In Berlin wird also nach all diesen Niederlagen sang- und klanglos weiter unter linkem Label regierungskopuliert, als wäre nichts geschehen. Das Ergebnis der Regierungsvereinbarungen zeigt dementsprechend auch keinerlei neue, keinerlei deutlich "linkere" Herangehensweise an die drängende Problematik in der Hauptstadt der Armut und entlarvt sich bei aufmerksamer Betrachtung als erneuerte Makulatur leerer Worthülsen: So ist die Einrichtung eines öffentlichen Beschäftigungssektors mit zweieinhalbtausend außertariflichen Arbeitsplätzen nicht einmal ansatzweise als Feigenblatt geeignet für den weiterhin parallel und in mehr als zehnfacher Höhe dessen geplanten Stellenabbau im öffentlichen Dienst der Stadt. Und der von der L.PDS als hart erkämpfter Sieg gefeierte "Einstieg in die Gemeinschaftsschule" fand nach Pisa und den bekannten Missständen in Berliner Hauptschulen keineswegs als politische Notwendigkeit seine Niederschrift im Koalitionsvertrag, sondern nur als lediglich optionales Angebot an interessierte Schulleiter und Kollegien.

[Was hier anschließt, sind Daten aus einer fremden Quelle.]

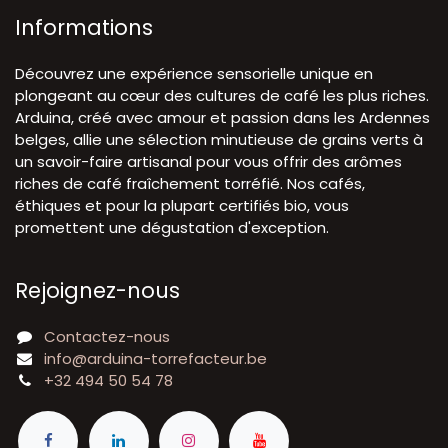
Informations
Découvrez une expérience sensorielle unique en
plongeant au cœur des cultures de café les plus riches.
Arduina, créé avec amour et passion dans les Ardennes
belges, allie une sélection minutieuse de grains verts à
un savoir-faire artisanal pour vous offrir des arômes
riches de café fraîchement torréfié. Nos cafés,
éthiques et pour la plupart certifiés bio, vous
promettent une dégustation d'exception.
Rejoignez-nous
Contactez-nous
info@arduina-torrefacteur.be
+32 494 50 54 78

"Optional" ist insgesamt der treffende Begriff zur Einschätzung der vorliegenden Verhandlungsergebnisse: Weitere Privatisierungen der öffentlichen Daseinsfürsorge wurden ebenso wenig explizit ausgeschlossen wie der Verkauf der Sparkasse und wurden deshalb unausgesprochen genauso ermöglicht wie weiterer Sozialabbau und noch tiefere Einschnitte im Sektor öffentlicher Beschäftigung. Und dennoch wird Berlins Schuldenberg absehbar größer und größer - als Ergebnis des systemischen Teufelskreises profitorientierter politischer Ohnmacht, der allein schon jeden noch überlebensfähigen gesunden Menschenverstand herausfordern sollte, ihn zu durchbrechen.

Linke Lerneffekte aber bleiben im marginalen Bereich: Notwendig neue und vielleicht kühne Strategien zur Bewältigung der hauptstädtischen Misere sind nicht einmal ansatzweise erkennbar. So konnten auch die naheliegenden Konsequenzen aus bisher erfolgloser Wirtschaftsförderung und -subventionierung nicht gezogen werden, systembrechende Strategien des Aus- und Aufbaus städtischer Betriebe beispielsweise oder öffentlicher Wirtschaftslenkung in sich anbietenden Teilbereichen des städtischen Handels und Wandels scheinen Finanz- und Wirtschaftssenatoren ebenso zu überfordern wie die provokative Stornierung der Kreditrückzahlungen der Stadt an deutsche Banken.

Und auch die Bundesvorstände der Linkspartei.PDS und der WASG sehen sich außerstande, aus dieser nicht allzu schwer einzuschätzenden Berliner Entwicklung Konsequenzen für den laufenden Parteibildungsprozess zu ziehen: Die Vorgänge in Berlin werden im laufenden Verhandlungsdrama totgeschwiegen wie ein übermächtig-mystischer Beweis für die absolute Unmöglichkeit, eine glaubwürdige "Neue Linke" wirklich kreieren zu können. Das von den Parteivorständen jüngst verabschiedete "Eckpunkteprogramm" der avisierten neuen linken Partei muss sich deshalb unter anderem folgerichtig auch jeder klaren Stellungnahme zu den Bedingungen linker Regierungsbeteiligungen enthalten.

In Anbetracht dieser Fakten haben die Berliner Entwicklungen im Hinblick auf die Entstehung einer "Neuen Linken" mittlerweile wegweisenden Charakter, denn sie zeigen: Wer irgendwas in dieser Welt bewegen will - und erklärtermaßen auch noch nach links... wird zuallererst sich selbst einmal bewegen müssen.